The claimant was a police community support officer. Her application to become a police constable revealed that she had had a conviction 17 years previously which she had not disclosed. Her application was refused and several months later she received a disciplinary reprimand, to stay on her file for five years, for failure to disclose the conviction both then and when she had applied for her original position as a community support officer. Seven months later when she tried again to become a police constable she was refused because of this reprimand.

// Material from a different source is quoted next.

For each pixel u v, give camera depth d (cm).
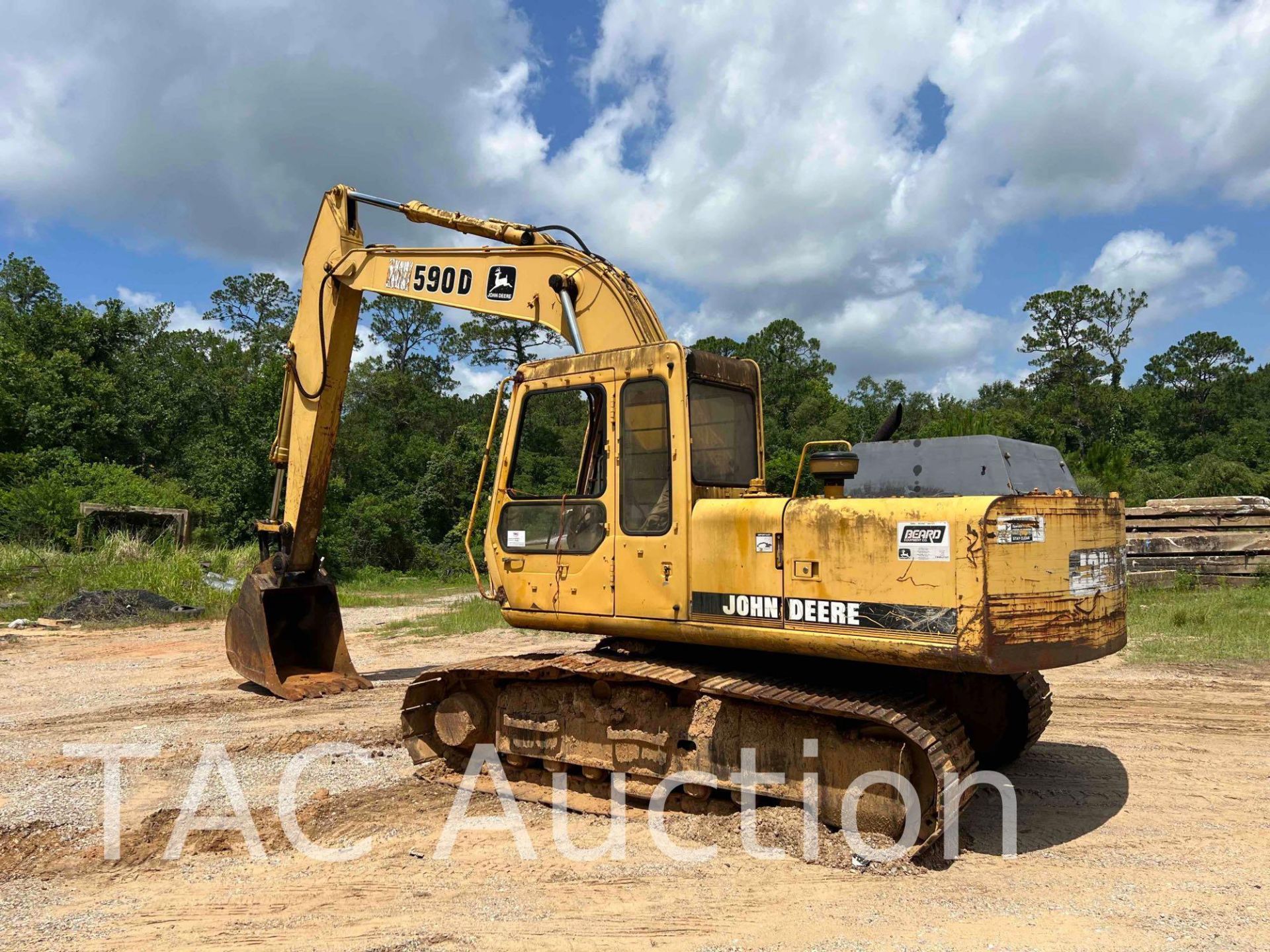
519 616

She brought a disability discrimination claim relating to the reprimand and the refusal of her application, on the basis that her failure to disclose was due to dissociative amnesia. The Tribunal found that she was not disabled and so could not bring her claim but, on appeal, the EAT decided that although the loss of memory was limited to just one aspect of her past, it nevertheless met the statutory test of having a "substantial adverse long-term effect on the ability to carry out normal day-to-day activities". It affected any activity which required her to recall whether she had any previous convictions and one of those activities was applying to become a police constable. Therefore, the condition did have an effect on an activity which related to her "full and effective participation in professional life on an equal basis with other workers". In coming to this decision, somewhat reluctantly, the EAT was heavily influenced by the European Court's recent rulings that the emphasis is on whether the employee is disabled "from work".
It has always been the case that the disability definition test is not a particularly onerous test for a claimant to satisfy but this decision does confirm that the definition has shifted to the effect of the disability on the employee's ability to work and that the "normal day-to-day activities" test may now be misleading. The EAT noted that the official guidance on the disability definition may now be out of date on this aspect.